DESCRIÇÃO DO PROBLEMA
Reescreva o trecho do texto sobre o julgamento no STF entre "Contra Alexandre de" e "do ano passado.", inclusive, trocando "Polícia Federal" por "PF".

TRECHO DA PÁGINA
......

O Supremo Tribunal Federal (STF) encerrou a sessão de terça-feira (15) sem definir se o ministro Alexandre de Moraes será investigado por sua suposta relação com o ex-banqueiro Daniel Vorcaro.
O julgamento foi suspenso após o ministro Flávio Dino pedir vista do processo, travando a análise pelo prazo regimental de até 90 dias.
A sessão foi marcada por um forte embate direto entre Moraes e o ministro André Mendonça.
A discórdia central girou em torno do rito processual: enquanto a pauta inicial definida pelo presidente da Corte, Edson Fachin, previa apenas o caso de Moraes, aliados do magistrado exigiram que as suspeitas fossem analisadas em conjunto com as acusações contra Mendonça, antigo relator do processo.
Diante do impasse, o ministro Gilmar Mendes apresentou uma questão de ordem para unificar os julgamentos.
A votação da proposta já somava placar parcial de 4 a 3 quando Dino interrompeu os trabalhos.
Entenda as acusações no Tribunal
Contra André Mendonça: Moraes acusa o colega de atuar com parcialidade para incriminá-lo.
A Procuradoria-Geral da República (PGR) aponta que Mendonça teria investigado Moraes de forma ilegal ao mandar aprofundar a apuração sobre o caso Master e detalhar conversas sem prévia autorização do plenário.
Contra Alexandre de Moraes: O caso veio à tona após Mendonça derrubar o sigilo de um relatório da Polícia Federal.
As investigações indicam a troca de cerca de 50 mensagens entre Vorcaro e um número atribuído a Moraes antes da prisão do ex-banqueiro, em novembro do ano passado.
Com o pedido de vista, o clima de tensão no STF ganha uma pausa formal, mas o impasse sobre como a Corte deve conduzir investigações contra seus próprios integrantes segue em aberto.

......

DADOS FORNECIDOS

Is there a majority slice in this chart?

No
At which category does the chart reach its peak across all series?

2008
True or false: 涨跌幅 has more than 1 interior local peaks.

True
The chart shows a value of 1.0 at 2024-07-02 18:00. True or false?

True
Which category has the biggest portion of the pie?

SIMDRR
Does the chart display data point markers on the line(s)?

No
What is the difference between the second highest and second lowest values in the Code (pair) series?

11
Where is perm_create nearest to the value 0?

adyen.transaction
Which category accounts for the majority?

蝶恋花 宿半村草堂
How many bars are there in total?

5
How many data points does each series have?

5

......

RESPOSTA DO EXERCÍCIO
Contra Alexandre de Moraes: O caso veio à tona após Mendonça derrubar o sigilo de um relatório da PF.
As investigações indicam a troca de cerca de 50 mensagens entre Vorcaro e um número atribuído a Moraes antes da prisão do ex-banqueiro, em novembro do ano passado.